Aside from causing increasing destitution to this group, compulsory work for benefits would not promote growth but would encourage the increasing replacement of real paid work with workfare on the cheap – where tasks hitherto paid for at minimum wage (and above) would be rewarded with the princely sum of £69 pw. Work experience of a month or 6 weeks is a different matter and should be encouraged, as long as it is safe and properly managed.
Tackle those areas where unemployment is generationally endemic through local job creation and training schemes as were showing success prior to austerity measures.
The only solution is to create sustainable jobs and – as I have said – to ensure that the sick, disabled and temporarily unemployed are not turned into the nation’s kicking post and the nation’s shame.
Those that cannot work should not be asked to.
The system you fear would indeed be shameful, but What is described above is not compulsory.
I know the difficulties for the young as they try to keep up their hopes whilst looking for work.
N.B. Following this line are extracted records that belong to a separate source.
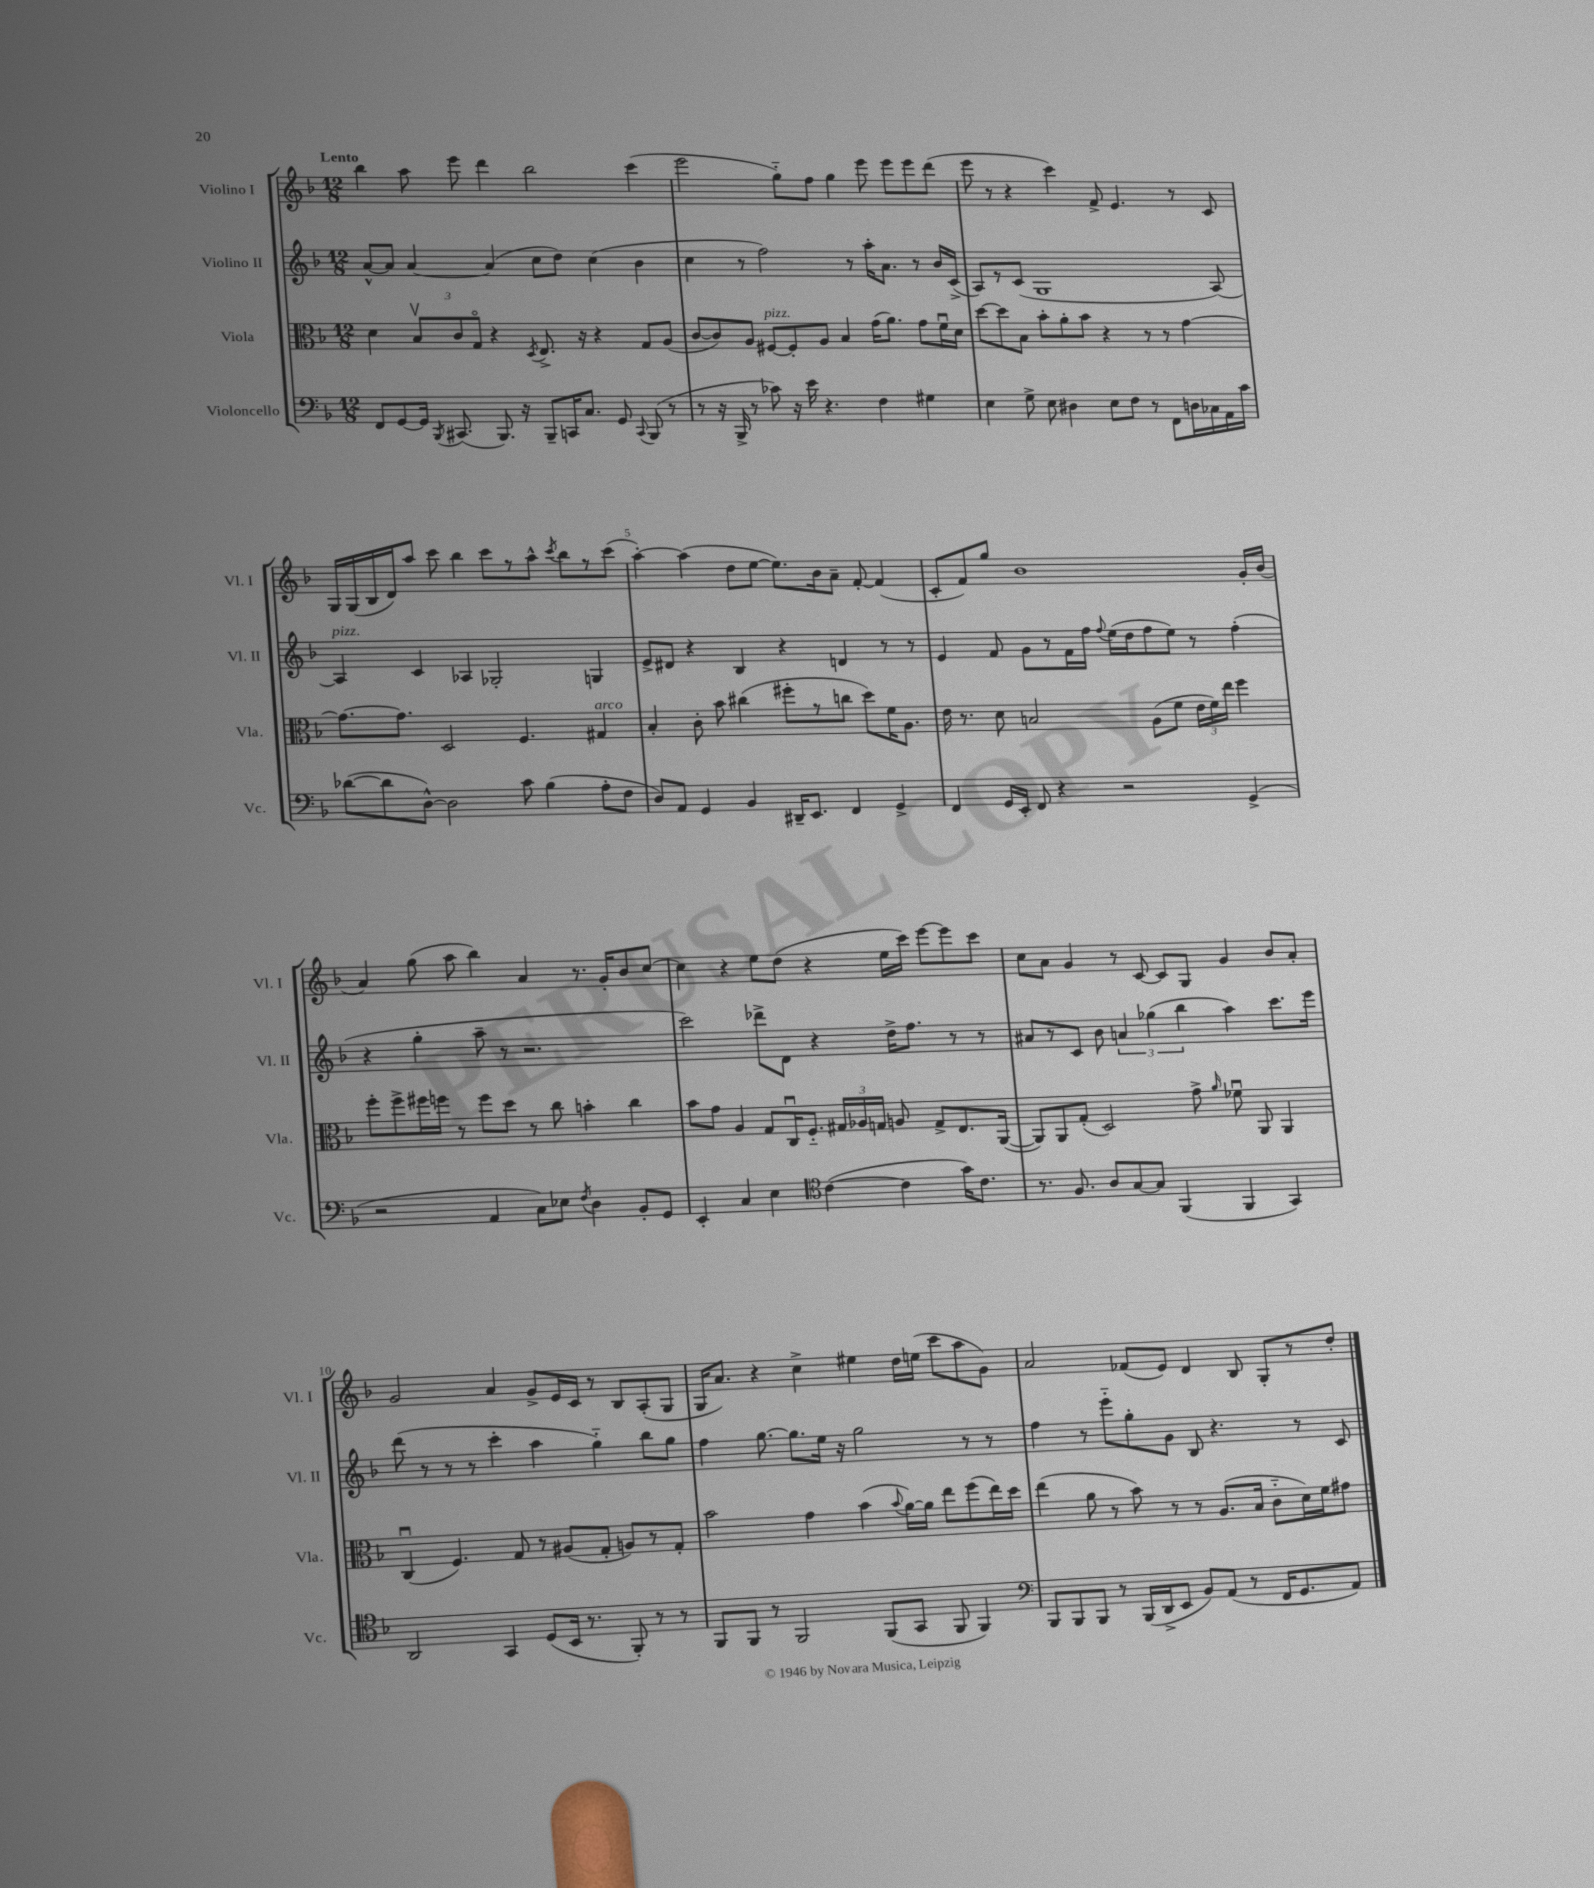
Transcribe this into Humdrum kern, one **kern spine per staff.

**kern	**kern	**kern	**kern
*part4	*part3	*part2	*part1
*staff4	*staff3	*staff2	*staff1
*I"Violoncello	*I"Viola	*I"Violino II	*I"Violino I
*I'Vc.	*I'Vla.	*I'Vl. II	*I'Vl. I
*clefF4	*clefC3	*clefG2	*clefG2
*k[b-]	*k[b-]	*k[b-]	*k[b-]
*M12/8	*M12/8	*M12/8	*M12/8
=1	=1	=1	=1
!	!	!	!LO:TX:a:B:t=Lento
8FF/L	4d\	[8a^^/L	4bb-\
[8GG/	.	8a/J]	.
16GG/Jk]	12B-v/L	[4a/	8aa\
8qBBB-/	.	.	.
(8.CC#X/	.	.	.
.	12c/	.	.
.	.	.	8eee\
.	12G/J	.	.
8.BBB-/)	4r	(4a/]	4ddd\
16r	.	.	.
.	8qD/	.	.
8BBB-~/L	8.E^/	8cc\L	2bb-\
16CCn/K	.	8dd\J)	.
8.C/J	16r	.	.
.	4r	(4cc\	.
8GG/	.	.	.
8qqCC/	.	.	.
(8BBB-/	8G/L	4b-\	(4ccc\
8r	(8A/J	.	.
=2	=2	=2	=2
8r	[8c/L	4cc\	2eee\
16r	8c/])	.	.
16BBB-^/	.	.	.
8r	8A/J	8r	.
!	!LO:TX:a:i:t=pizz.	!	!
8c-X\)	[8F#X/L	2ff\)	.
16r	8F#'/]	.	8gg\L)
16e\	.	.	.
4.r	8A/J	.	8ff\J
.	4B-/	.	4gg\
.	.	8r	.
4F\	(16g\KL	16aa'\KL	8eee\
.	8.a\J)	8.a\J	.
.	.	.	8eee\L
4G#X\	8g\L	8r	8eee\
.	16fu\L	16b-/LL	(8ddd\J
.	16d\JJ	(16c^/JJ	.
=3	=3	=3	=3
4E\	[8dd\L	8A/L)	8eee\
.	8dd\]	8r	8r
8G^\	8B-\J	(8c/J	4r
8E\	8b-'\L	1G	.
4D#X\	8a'\	.	4ccc\)
.	8b-\J	.	.
8E\L	4r	.	8f^/
8F\J	.	.	4.e/
8r	8r	.	.
8FF\L	8r	.	.
16Dn\L	[4g\	.	8r
16C-X\	.	.	.
16AA\	.	[8A/)	8c/
16c\JJ	.	.	.
!!LO:LB:g=z
=4	=4	=4	=4
!	!	!LO:TX:a:i:t=pizz.	!
([8d-X\L	8.g\L_	4A/]	16G/LL
.	.	.	(16G/
8d-\]	.	.	16B-/
.	8.g\J]	.	16d/J)
[8D^^\J)	.	4c/	8aa/J
2D\]	2D/	.	8ccc\
.	.	4A-X/	4bb-\
.	.	2G-X'/	8ccc\L
8c\	4.F/	.	8r
(4B-\	.	.	8aa^^\J
.	.	.	8qccc/
.	.	.	8bb-\L
!	!LO:TX:a:i:t=arco	!	!
8A'\L	4G#X/	4Gn/	8r
8F\J	.	.	(8ccc\J
=5	=5	=5	=5
8D/L)	4B-'/	8e^/L	[4aa'\)
8AA/J	.	8d#X/J	.
4GG/	8c'\	4r	(4aa\]
.	8b-\	.	.
4BB-/	(4cc#X\	4B-/	8dd\L
.	.	.	[8ee\J
16DD#X~/KL	8ff#X'\L	4r	8.ee\L])
8.EE/J	.	.	.
.	8r	.	.
.	.	.	16b-\k
4FF/	8ccn\J	4dn/	8a~\J
.	8dd\L)	.	[8f'/
4GG^/	16f\K	8r	(4f/]
.	8.A\J	.	.
.	.	8r	.
=6	=6	=6	=6
4FF/	16e\	4e/	8c'/L
.	8.r	.	.
.	.	.	8f/)
16GG/LL	8d\	8f/	8gg/J
16EE'/JJ	.	.	.
8FF/	2Bn/	8g\L	1b-
4r	.	8r	.
.	.	16f\L	.
.	.	16ff\JJ	.
.	.	8qqff/	.
2r	.	(16ee\LL	.
.	.	16dd\J	.
.	(8A\L	8ff\	.
.	8f\J	8ee\J)	.
.	24e\LL	8r	.
.	24f\)	.	.
.	24ee\JJ	.	.
(4GG^/	4ff\	(4ff'\	.
.	.	.	16g'/LL
.	.	.	(16b-/JJ
!!LO:LB:g=z
=7	=7	=7	=7
2r	8ff'\L	4r	4a/)
.	8ff^\	.	.
.	16ff#X\L	4gg'\	(8gg\
.	16ffn\JJ	.	.
.	8r	.	8aa\
4AA/	8ff\L	8aa~\	4bb-\)
.	8dd\J	8r	.
8C\L)	8r	2.r	4a/
8E-X\J	8cc\	.	.
8qF/	.	.	.
4D\	4bn'\	.	8.r
.	.	.	16g'/KL
8BB-'/L	4cc\	.	8b-/
8GG/J	.	.	[8cc/J
=8	=8	=8	=8
4EE'/	8b-\L	2ccc\)	4cc\]
.	8g\J	.	.
4C/	4A/	.	4r
4E\	8G/L	8ddd-X^\L	8ee\L
.	16Cu/K	8d\J	(8dd\J
.	8.F/J	.	.
*clefC4	*	*	*
([4c\	.	4r	4r
.	24G#X/LL	.	.
.	24A-X/	.	.
.	24Gn/JJ	.	.
4c\]	8An/	16dd^\KL	16ee\LL
.	.	8.ff\J	16ccc\JJ)
.	8G^/L	.	[8eee\L
16g\KL)	8.E/	8r	8eee\]
8.c\J	.	.	.
.	.	8r	8ccc\J
.	([16AA/Jk	.	.
=9	=9	=9	=9
8.r	8AA/L])	8a#X/L	8cc\L
.	8AA/	8r	8a\J
8.F/	.	.	.
.	(8G'/J	8c/J	4g/
8A/L	2D/)	8b-\	.
[8G/	.	6an/	8r
8G/J]	.	.	[8c/
.	.	(6gg-X\	.
(4FF/	.	.	8c/L]
.	.	6bb-\	.
.	8g^\	.	8G/J
.	16qqa/	.	.
4FF/	8f-Xu\	4aa\)	4g/
.	8AA/	.	.
4GG/)	4AA/	8.ccc\L	8b-/L
.	.	.	8a'/J
.	.	16eee\Jk	.
!!LO:LB:g=z
=10	=10	=10	=10
2AA/	(4Cu/	(8ddd\	2g/
.	.	8r	.
.	4.F/)	8r	.
.	.	8r	.
4GG/	.	4ccc'\	4a/
.	8G/	.	.
(8D/L	8r	4aa\	8g^/L
16BB-/Jk	(8A#X/L	.	16e/L
8.r	.	.	16c/JJ
.	8G'/J	4gg\)	8r
8FF'/)	8An/L)	.	8B-/L
8r	8r	8bb-\L	(8A'/
8r	8G'/J	8gg\J	8G/J
=11	=11	=11	=11
8FF/L	2b-\	4ff\	16G/KL
.	.	.	8.a/J)
8FF/J	.	.	.
8r	.	[8.gg\	4r
2FF/	.	.	.
.	.	8.gg\L]	.
.	4g\	.	4cc^\
.	.	16ee\Jk	.
.	.	16r	.
.	(4b-\	2gg\	4ee#X\
(8FF/L	.	.	.
.	8qqb-/	.	.
8GG/J	[16a\LL)	.	16dd\LL
.	16a\JJ]	.	(16een\JJ
8FF/	8ee\L	.	8ccc\L
4FF/)	(8ff\	8r	8aa\
.	16ee\L)	8r	8g\J)
.	16dd\JJ	.	.
=12	=12	=12	=12
*clefF4	*	*	*
8BBB-/L	(4ee\	4ff\	2a/
8BBB-/	.	.	.
8BBB-/J	8a\	8r	.
8r	8r	8eee\L	.
(16BBB-/LL	8b-\)	8gg'\	(8f-X/L
16DD^/J	.	.	.
8EE/J	8r	8g\J	8e/J)
8BB-/L)	8r	8B-/	4d/
(8AA/J	(8.A/L	4.r	.
8r	.	.	8B-/
.	16B-/Jk	.	.
16FF/KL	8c\L	.	8G'/L
8.GG/	.	.	.
.	16d\L)	8r	8r
.	16f\J	.	.
8AA/J)	8g#X\J	8c/	8dd'/J
==	==	==	==
*-	*-	*-	*-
My eldest son spent a year trying to find work and benefited from state support. He is now on a graduate scheme. He wasn’t required to work during that year but he did a day a week in Oxfam. He benefited from the social contact; he kept reasonable work habits; it made him responsible; it added to his CV; he helped other people.
Outside the groups you are concerned about, there may be many people that would benefit from similar work.
If there are groups of people opting out, should we not encourage them to opt in? If we just ignore them, is that not shameful too?
I fear most for those that lose hope.
Thank you both, and to ‘progress’. It was good to be part of the discussion.
I have just caught the end of The Moral Maze on radio 4. It was fascinating. The download is about 20MB…
What is the welfare state for and who should it serve? With Michael Buerk.
program…
http://www.bbc.co.uk/programmes/b01k29ph
download…
http://www.bbc.co.uk/podcasts/series/moralmaze
I think you will find this invaluable. I am downloading it now.
You’ve made some great arguments there Jos, especially the one on tax. You are obviously a great supporter of various groups.
Forgive me if I sound a bit desperate for solutions.